§ ABOUT THIS TASK
Find the line with "root of tail: (259, 92)" in the entries below, then reproduce it and every line after it down to and including the line with "left back paw: (215, 191)", exactly.

§ DATASET EXTRACT

::::

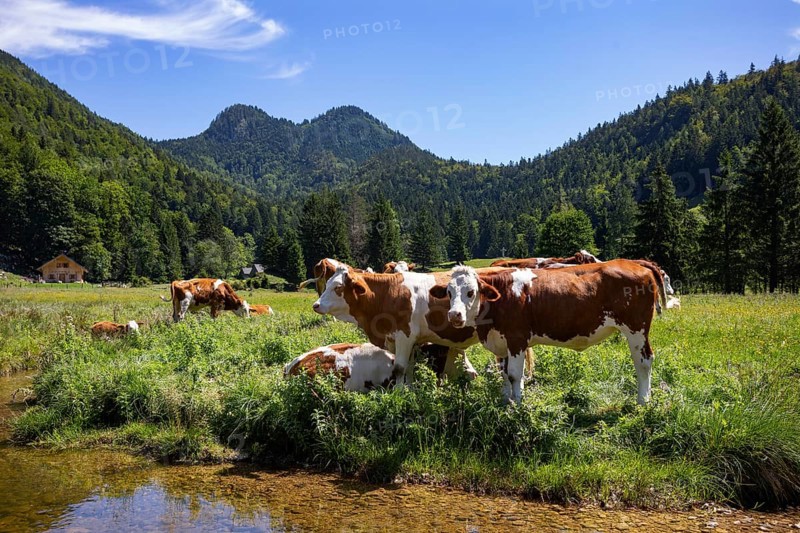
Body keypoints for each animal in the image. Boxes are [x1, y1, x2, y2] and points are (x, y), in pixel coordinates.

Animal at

::::

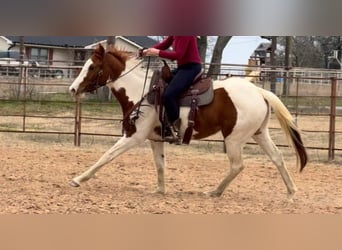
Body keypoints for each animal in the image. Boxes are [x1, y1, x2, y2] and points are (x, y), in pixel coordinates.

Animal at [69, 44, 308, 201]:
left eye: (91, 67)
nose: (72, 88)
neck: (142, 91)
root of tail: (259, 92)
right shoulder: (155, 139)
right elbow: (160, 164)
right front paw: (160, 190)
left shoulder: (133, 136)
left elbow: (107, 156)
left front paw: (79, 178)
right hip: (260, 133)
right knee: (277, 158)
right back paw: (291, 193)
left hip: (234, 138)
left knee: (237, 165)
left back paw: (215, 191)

::::

§ RESULT OF THE TASK
root of tail: (259, 92)
right shoulder: (155, 139)
right elbow: (160, 164)
right front paw: (160, 190)
left shoulder: (133, 136)
left elbow: (107, 156)
left front paw: (79, 178)
right hip: (260, 133)
right knee: (277, 158)
right back paw: (291, 193)
left hip: (234, 138)
left knee: (237, 165)
left back paw: (215, 191)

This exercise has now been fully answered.